-- MATERIAL PROVIDED follows --

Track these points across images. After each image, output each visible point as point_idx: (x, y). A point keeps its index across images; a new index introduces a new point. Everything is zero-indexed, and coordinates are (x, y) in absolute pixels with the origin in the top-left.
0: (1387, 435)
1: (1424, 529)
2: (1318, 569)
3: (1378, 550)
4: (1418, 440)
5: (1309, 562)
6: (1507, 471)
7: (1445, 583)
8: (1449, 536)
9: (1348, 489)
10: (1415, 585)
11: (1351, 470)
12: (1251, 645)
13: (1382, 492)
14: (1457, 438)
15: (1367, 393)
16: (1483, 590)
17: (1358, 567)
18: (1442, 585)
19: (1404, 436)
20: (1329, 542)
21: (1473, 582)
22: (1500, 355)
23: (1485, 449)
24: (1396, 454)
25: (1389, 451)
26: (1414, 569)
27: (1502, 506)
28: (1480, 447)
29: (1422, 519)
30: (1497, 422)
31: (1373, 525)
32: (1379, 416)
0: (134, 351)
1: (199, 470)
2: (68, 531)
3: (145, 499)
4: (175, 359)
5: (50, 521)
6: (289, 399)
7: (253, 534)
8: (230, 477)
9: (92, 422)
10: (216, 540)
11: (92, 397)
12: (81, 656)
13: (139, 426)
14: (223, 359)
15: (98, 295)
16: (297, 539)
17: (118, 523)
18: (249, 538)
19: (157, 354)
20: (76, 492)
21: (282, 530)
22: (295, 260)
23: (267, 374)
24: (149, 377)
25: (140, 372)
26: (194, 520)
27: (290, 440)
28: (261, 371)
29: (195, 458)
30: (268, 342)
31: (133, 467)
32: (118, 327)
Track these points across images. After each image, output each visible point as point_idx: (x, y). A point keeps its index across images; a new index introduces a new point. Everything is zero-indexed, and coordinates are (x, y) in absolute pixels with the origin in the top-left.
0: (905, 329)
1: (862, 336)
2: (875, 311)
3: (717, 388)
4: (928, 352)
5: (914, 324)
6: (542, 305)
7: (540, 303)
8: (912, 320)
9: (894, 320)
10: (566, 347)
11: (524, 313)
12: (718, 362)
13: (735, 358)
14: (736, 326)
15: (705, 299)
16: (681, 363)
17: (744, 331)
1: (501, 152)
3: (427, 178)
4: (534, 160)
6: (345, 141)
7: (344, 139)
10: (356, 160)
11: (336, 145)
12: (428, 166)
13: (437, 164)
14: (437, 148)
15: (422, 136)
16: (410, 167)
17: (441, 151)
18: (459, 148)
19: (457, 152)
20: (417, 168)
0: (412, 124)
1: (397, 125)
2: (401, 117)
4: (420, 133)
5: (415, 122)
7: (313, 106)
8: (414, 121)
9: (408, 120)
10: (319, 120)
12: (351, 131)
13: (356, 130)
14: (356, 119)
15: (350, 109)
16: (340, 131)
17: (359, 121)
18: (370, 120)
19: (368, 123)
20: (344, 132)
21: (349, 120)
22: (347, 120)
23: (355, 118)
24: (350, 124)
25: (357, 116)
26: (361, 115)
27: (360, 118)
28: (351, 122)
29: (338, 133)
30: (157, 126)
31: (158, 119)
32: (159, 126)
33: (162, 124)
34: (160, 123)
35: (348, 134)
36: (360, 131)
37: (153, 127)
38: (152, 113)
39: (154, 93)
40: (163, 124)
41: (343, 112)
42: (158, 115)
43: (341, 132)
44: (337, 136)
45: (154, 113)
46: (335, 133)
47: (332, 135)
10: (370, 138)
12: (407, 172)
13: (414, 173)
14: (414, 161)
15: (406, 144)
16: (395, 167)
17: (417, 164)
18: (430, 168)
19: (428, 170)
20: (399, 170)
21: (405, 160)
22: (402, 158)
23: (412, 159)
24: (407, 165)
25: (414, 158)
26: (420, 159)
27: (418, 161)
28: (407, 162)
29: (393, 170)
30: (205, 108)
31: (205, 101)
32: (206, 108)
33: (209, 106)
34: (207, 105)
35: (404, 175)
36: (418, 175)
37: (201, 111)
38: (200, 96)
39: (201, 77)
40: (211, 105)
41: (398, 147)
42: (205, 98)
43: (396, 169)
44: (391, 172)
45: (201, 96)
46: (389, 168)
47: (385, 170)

-- MATERIAL PROVIDED concluded --

## EXERCISE
Lay out the lines above as a Markdown table with the columns "No." and "Text": number each line in order and leave out any blank lines.

## ANSWER TO THIS EXERCISE
| No. | Text |
|---|---|
| 1 | Track these points across images. After each image, output each visible point as point_idx: (x, y). A point keeps its index across images; a new index introduces a new point. Everything is zero-indexed, and coordinates are (x, y) in absolute pixels with the origin in the top-left. |
| 2 | 0: (1387, 435) |
| 3 | 1: (1424, 529) |
| 4 | 2: (1318, 569) |
| 5 | 3: (1378, 550) |
| 6 | 4: (1418, 440) |
| 7 | 5: (1309, 562) |
| 8 | 6: (1507, 471) |
| 9 | 7: (1445, 583) |
| 10 | 8: (1449, 536) |
| 11 | 9: (1348, 489) |
| 12 | 10: (1415, 585) |
| 13 | 11: (1351, 470) |
| 14 | 12: (1251, 645) |
| 15 | 13: (1382, 492) |
| 16 | 14: (1457, 438) |
| 17 | 15: (1367, 393) |
| 18 | 16: (1483, 590) |
| 19 | 17: (1358, 567) |
| 20 | 18: (1442, 585) |
| 21 | 19: (1404, 436) |
| 22 | 20: (1329, 542) |
| 23 | 21: (1473, 582) |
| 24 | 22: (1500, 355) |
| 25 | 23: (1485, 449) |
| 26 | 24: (1396, 454) |
| 27 | 25: (1389, 451) |
| 28 | 26: (1414, 569) |
| 29 | 27: (1502, 506) |
| 30 | 28: (1480, 447) |
| 31 | 29: (1422, 519) |
| 32 | 30: (1497, 422) |
| 33 | 31: (1373, 525) |
| 34 | 32: (1379, 416) |
| 35 | 0: (134, 351) |
| 36 | 1: (199, 470) |
| 37 | 2: (68, 531) |
| 38 | 3: (145, 499) |
| 39 | 4: (175, 359) |
| 40 | 5: (50, 521) |
| 41 | 6: (289, 399) |
| 42 | 7: (253, 534) |
| 43 | 8: (230, 477) |
| 44 | 9: (92, 422) |
| 45 | 10: (216, 540) |
| 46 | 11: (92, 397) |
| 47 | 12: (81, 656) |
| 48 | 13: (139, 426) |
| 49 | 14: (223, 359) |
| 50 | 15: (98, 295) |
| 51 | 16: (297, 539) |
| 52 | 17: (118, 523) |
| 53 | 18: (249, 538) |
| 54 | 19: (157, 354) |
| 55 | 20: (76, 492) |
| 56 | 21: (282, 530) |
| 57 | 22: (295, 260) |
| 58 | 23: (267, 374) |
| 59 | 24: (149, 377) |
| 60 | 25: (140, 372) |
| 61 | 26: (194, 520) |
| 62 | 27: (290, 440) |
| 63 | 28: (261, 371) |
| 64 | 29: (195, 458) |
| 65 | 30: (268, 342) |
| 66 | 31: (133, 467) |
| 67 | 32: (118, 327) |
| 68 | Track these points across images. After each image, output each visible point as point_idx: (x, y). A point keeps its index across images; a new index introduces a new point. Everything is zero-indexed, and coordinates are (x, y) in absolute pixels with the origin in the top-left. |
| 69 | 0: (905, 329) |
| 70 | 1: (862, 336) |
| 71 | 2: (875, 311) |
| 72 | 3: (717, 388) |
| 73 | 4: (928, 352) |
| 74 | 5: (914, 324) |
| 75 | 6: (542, 305) |
| 76 | 7: (540, 303) |
| 77 | 8: (912, 320) |
| 78 | 9: (894, 320) |
| 79 | 10: (566, 347) |
| 80 | 11: (524, 313) |
| 81 | 12: (718, 362) |
| 82 | 13: (735, 358) |
| 83 | 14: (736, 326) |
| 84 | 15: (705, 299) |
| 85 | 16: (681, 363) |
| 86 | 17: (744, 331) |
| 87 | 1: (501, 152) |
| 88 | 3: (427, 178) |
| 89 | 4: (534, 160) |
| 90 | 6: (345, 141) |
| 91 | 7: (344, 139) |
| 92 | 10: (356, 160) |
| 93 | 11: (336, 145) |
| 94 | 12: (428, 166) |
| 95 | 13: (437, 164) |
| 96 | 14: (437, 148) |
| 97 | 15: (422, 136) |
| 98 | 16: (410, 167) |
| 99 | 17: (441, 151) |
| 100 | 18: (459, 148) |
| 101 | 19: (457, 152) |
| 102 | 20: (417, 168) |
| 103 | 0: (412, 124) |
| 104 | 1: (397, 125) |
| 105 | 2: (401, 117) |
| 106 | 4: (420, 133) |
| 107 | 5: (415, 122) |
| 108 | 7: (313, 106) |
| 109 | 8: (414, 121) |
| 110 | 9: (408, 120) |
| 111 | 10: (319, 120) |
| 112 | 12: (351, 131) |
| 113 | 13: (356, 130) |
| 114 | 14: (356, 119) |
| 115 | 15: (350, 109) |
| 116 | 16: (340, 131) |
| 117 | 17: (359, 121) |
| 118 | 18: (370, 120) |
| 119 | 19: (368, 123) |
| 120 | 20: (344, 132) |
| 121 | 21: (349, 120) |
| 122 | 22: (347, 120) |
| 123 | 23: (355, 118) |
| 124 | 24: (350, 124) |
| 125 | 25: (357, 116) |
| 126 | 26: (361, 115) |
| 127 | 27: (360, 118) |
| 128 | 28: (351, 122) |
| 129 | 29: (338, 133) |
| 130 | 30: (157, 126) |
| 131 | 31: (158, 119) |
| 132 | 32: (159, 126) |
| 133 | 33: (162, 124) |
| 134 | 34: (160, 123) |
| 135 | 35: (348, 134) |
| 136 | 36: (360, 131) |
| 137 | 37: (153, 127) |
| 138 | 38: (152, 113) |
| 139 | 39: (154, 93) |
| 140 | 40: (163, 124) |
| 141 | 41: (343, 112) |
| 142 | 42: (158, 115) |
| 143 | 43: (341, 132) |
| 144 | 44: (337, 136) |
| 145 | 45: (154, 113) |
| 146 | 46: (335, 133) |
| 147 | 47: (332, 135) |
| 148 | 10: (370, 138) |
| 149 | 12: (407, 172) |
| 150 | 13: (414, 173) |
| 151 | 14: (414, 161) |
| 152 | 15: (406, 144) |
| 153 | 16: (395, 167) |
| 154 | 17: (417, 164) |
| 155 | 18: (430, 168) |
| 156 | 19: (428, 170) |
| 157 | 20: (399, 170) |
| 158 | 21: (405, 160) |
| 159 | 22: (402, 158) |
| 160 | 23: (412, 159) |
| 161 | 24: (407, 165) |
| 162 | 25: (414, 158) |
| 163 | 26: (420, 159) |
| 164 | 27: (418, 161) |
| 165 | 28: (407, 162) |
| 166 | 29: (393, 170) |
| 167 | 30: (205, 108) |
| 168 | 31: (205, 101) |
| 169 | 32: (206, 108) |
| 170 | 33: (209, 106) |
| 171 | 34: (207, 105) |
| 172 | 35: (404, 175) |
| 173 | 36: (418, 175) |
| 174 | 37: (201, 111) |
| 175 | 38: (200, 96) |
| 176 | 39: (201, 77) |
| 177 | 40: (211, 105) |
| 178 | 41: (398, 147) |
| 179 | 42: (205, 98) |
| 180 | 43: (396, 169) |
| 181 | 44: (391, 172) |
| 182 | 45: (201, 96) |
| 183 | 46: (389, 168) |
| 184 | 47: (385, 170) |